Fiscal Year: 2000/2001

Status: Final

Rutgers-CAIT Author(s): Thomas Bennert, Ali Maher

External Author(s): Ivana Marukic, Anthony Chmiel



The research project encompassed developing a testing procedure to accompanying the HMA volumetric design. Currently, there does not exist a simple performance test that addresses whether or not a HMA mix will perform adequately once compacted in the field. Recent efforts through the NCHRP program has proposed a method that could be used, however, the method utilizes sample coring and cutting methods that make the test procedure highly labor intensive. Therefore, it was proposed to develop a testing method that could be conducted immediately after the mix design procedure without the need for extensive sample preparation. The test method to be used also had to have an accepted testing procedure and simulate the rutting mechanisms found in the field.

A rutting criteria is proposed to be used with the Asphalt Pavement Analyzer (APA). The APA is a loaded-wheel test that uses a 100 lb. steel wheel load applied to a 100 psi pressurized hose that lays overtop of the asphalt samples. The samples are easily compacted to a required 77mm tall and air void content of 7% using the gyratory compactor, with no need to cutting or coring. The samples are heated to a temperature of 64oC for fours hours prior to testing. After this conditioning stage is complete, the steel wheels then run back and forth over the samples for a total of 8,000 loading cycles.

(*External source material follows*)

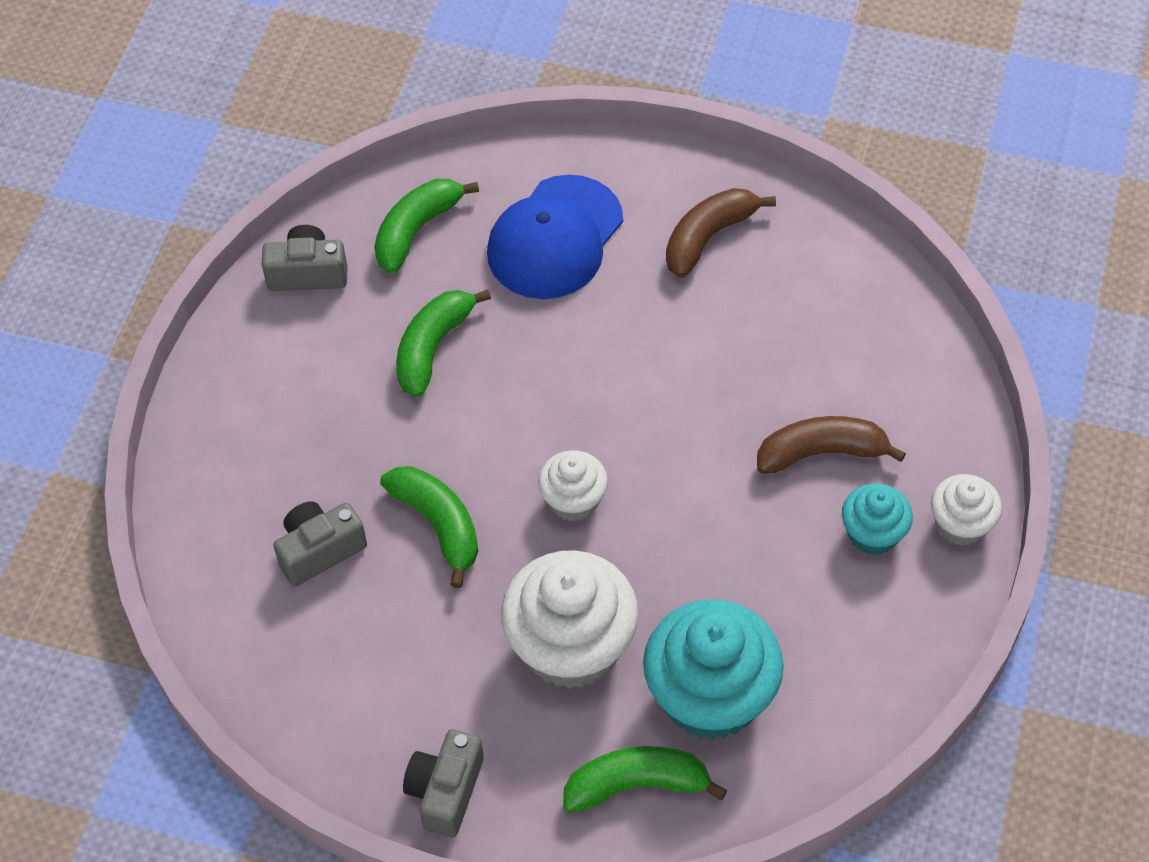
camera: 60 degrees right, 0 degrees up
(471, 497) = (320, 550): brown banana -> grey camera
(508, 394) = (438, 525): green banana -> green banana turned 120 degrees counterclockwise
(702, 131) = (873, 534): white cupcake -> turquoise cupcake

The total rutting that occurs after the 8,000 loading cycles is then used in the proposed pass/fail criteria.

The criteria was developed by testing eleven different mix designs. Six designed for very heavy traffic, four designed for heavy traffic and one designed for medium to low traffic. Both coarse and fine gradations were used, as well a three different PG binder grades; PG64-22, PG70-22, and PG76-22. The results of the testing allowed for the construction of the criteria based on the design gyration number. The rutting criteria was verified in the laboratory by using the NY/NJ Port Authority’s Heavy Volume Mixes (HVM), as well as other industry mixes. However, as to this date, field verification has not been conducted.